Do we have any tests conducted/documented by the community to determine the performance difference between AUTO instrumentation and MANUAL instrumentation?
@bhaskarbanerjee
For the Python runtime, I have analyzed OTEL Python auto instrumentation script and verified that the following parts have significant effect on coldstart (for a 512 MB Lambda function):
- auto discovery process: 750-1000 ms
botocoreinstrumentation: 350-400 ms
I am not sure whether there is anything we can do for botocore instrumentation, because it is caused by the import of some botocore modules by the wrapt which is the auto instrumentation library for Python.
But instead of auto discovery of the OTEL packages, I have switched to static list of instrumentation packages like we already do in Node.js layer and it helped me to cut 750-1000 ms from coldstart delay.
If you are also interested in to test my optimized layer (which is experimental and please don't use it on prod :) ), I can share the ARN of it, so you also can benchmark it too.
According to my coldstart analysis, I have created these issues in OTEL Python repository to discuss potential solutions:
- https://github.com/open-telemetry/opentelemetry-python-contrib/issues/2843
- https://github.com/open-telemetry/opentelemetry-python/issues/4171
HI @serkan-ozal Sorry, I was out for a few days.
Can you please share which instrumentations have you included?
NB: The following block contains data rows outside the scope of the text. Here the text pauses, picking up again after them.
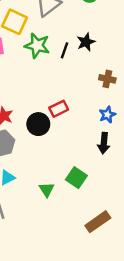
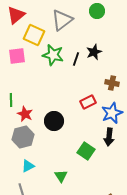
red rectangle: (59, 109) -> (88, 102), moved
blue star: (107, 115) -> (112, 113), size x1.5
green square: (76, 178) -> (86, 151), moved

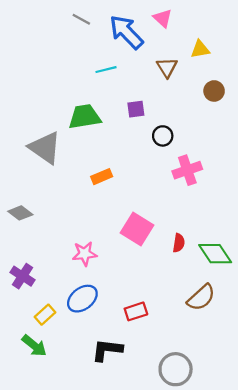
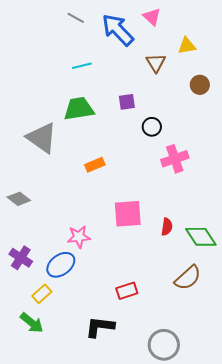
cyan line: (106, 70) -> (82, 66), moved
pink square: (137, 229) -> (128, 214), turned -36
blue ellipse: (82, 299) -> (61, 265), moved

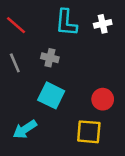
I have tried setting OTEL_PYTHON_DISABLED_INSTRUMENTATIONS to none but it didn't yield much savings. So I would like to try out what you have tried.
But instead of auto discovery of the OTEL packages, I have switched to static list of instrumentation packages like we already do in Node.js layer and it helped me to cut 750-1000 ms from coldstart delay.
This issue was marked stale. It will be closed in 30 days without additional activity.
Closed as inactive. Feel free to reopen if this issue is still relevant.